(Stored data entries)
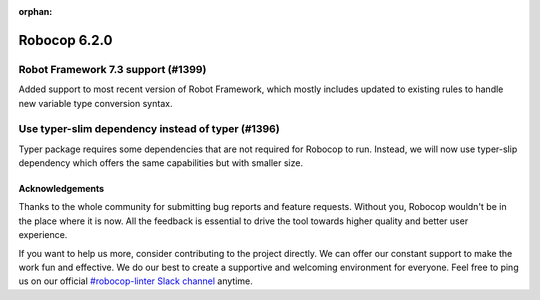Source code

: :orphan:

=============
Robocop 6.2.0
=============

Robot Framework 7.3 support (#1399)
-----------------------------------

Added support to most recent version of Robot Framework, which mostly includes updated to existing rules to handle
new variable type conversion syntax.

Use typer-slim dependency instead of typer (#1396)
---------------------------------------------------

Typer package requires some dependencies that are not required for Robocop to run. Instead, we will now use
typer-slip dependency which offers the same capabilities but with smaller size.


Acknowledgements
================

Thanks to the whole community for submitting bug reports and feature requests.
Without you, Robocop wouldn't be in the place where it is now. All the feedback
is essential to drive the tool towards higher quality and better user
experience.

If you want to help us more, consider contributing to the project directly.
We can offer our constant support to make the work fun and effective. We do
our best to create a supportive and welcoming environment for everyone.
Feel free to ping us on our official `#robocop-linter Slack channel`_ anytime.

.. _#robocop-linter Slack channel: https://robotframework.slack.com/archives/C01AWSNKC2H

Assignment. Copy each line of the records that contains the word "Slack".

Problem solution.
Feel free to ping us on our official `#robocop-linter Slack channel`_ anytime.
.. _#robocop-linter Slack channel: https://robotframework.slack.com/archives/C01AWSNKC2H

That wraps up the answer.